Skip to content

SynthPersona

SynthPersonaDataset loads persona profiles plus QA pairs from Hugging Face and exposes a small in-memory API for analysis and prompt generation.

Loader

from persona_data.synth_persona import SynthPersonaDataset

dataset = SynthPersonaDataset()
small = SynthPersonaDataset(sample_size=100)

The default dataset source is implicit-personalization/synth-persona. The loader reads two JSONL files:

  • dataset_personas.jsonl
  • dataset_qa.jsonl

sample_size keeps the leading personas and filters QA rows to the loaded persona IDs.

Records

  • PersonaData: top-level persona record
  • QAPair: question-answer pair with type, difficulty, and optional multiple-choice fields
  • BiographySection: structured subsection of a persona biography
  • Statement: supporting claim record used by downstream tooling

Statement includes sid, category, claim, support, and confidence.

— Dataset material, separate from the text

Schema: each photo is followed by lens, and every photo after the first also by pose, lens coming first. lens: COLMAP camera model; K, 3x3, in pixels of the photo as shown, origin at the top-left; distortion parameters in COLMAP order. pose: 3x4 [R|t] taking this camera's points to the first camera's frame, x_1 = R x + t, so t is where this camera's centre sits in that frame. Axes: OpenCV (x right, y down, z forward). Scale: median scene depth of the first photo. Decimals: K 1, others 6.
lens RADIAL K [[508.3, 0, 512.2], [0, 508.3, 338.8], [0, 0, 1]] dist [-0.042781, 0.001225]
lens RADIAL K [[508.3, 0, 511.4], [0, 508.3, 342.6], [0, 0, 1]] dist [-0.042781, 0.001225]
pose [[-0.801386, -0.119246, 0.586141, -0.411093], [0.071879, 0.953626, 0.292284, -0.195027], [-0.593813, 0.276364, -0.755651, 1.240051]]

QAPair includes qid, type, question, answer, difficulty, answer_format, choices, correct_choice_index, evidence_sids, and tags.

Persona fields

PersonaData includes:

  • id
  • persona
  • templated_view
  • biography_view
  • statements_view
  • sections
  • statements

It also exposes convenience helpers:

  • get_section(section_id)
  • get_sections_by_category(category)
  • sections_by_id
  • sections_by_category
  • section_categories

It also exposes name as a derived property.

Queries

persona = dataset[0]

qa_pairs = dataset.get_qa(persona.id)
qa_pairs = dataset.get_qa(persona.id, type="explicit", difficulty=[2, 3])

questions = dataset.questions(persona.id, type="implicit")
loaded_persona = dataset.get_persona("p1")

get_qa() returns typed QAPair records. questions() returns question strings only.

Notes

  • difficulty accepts one level or a list of levels.
  • type can be "explicit" or "implicit".
  • sample_size can limit how many personas are kept in memory.
  • sample_size keeps a leading slice rather than sampling randomly.
  • The loader keeps the dataset eager and notebook-friendly rather than streaming.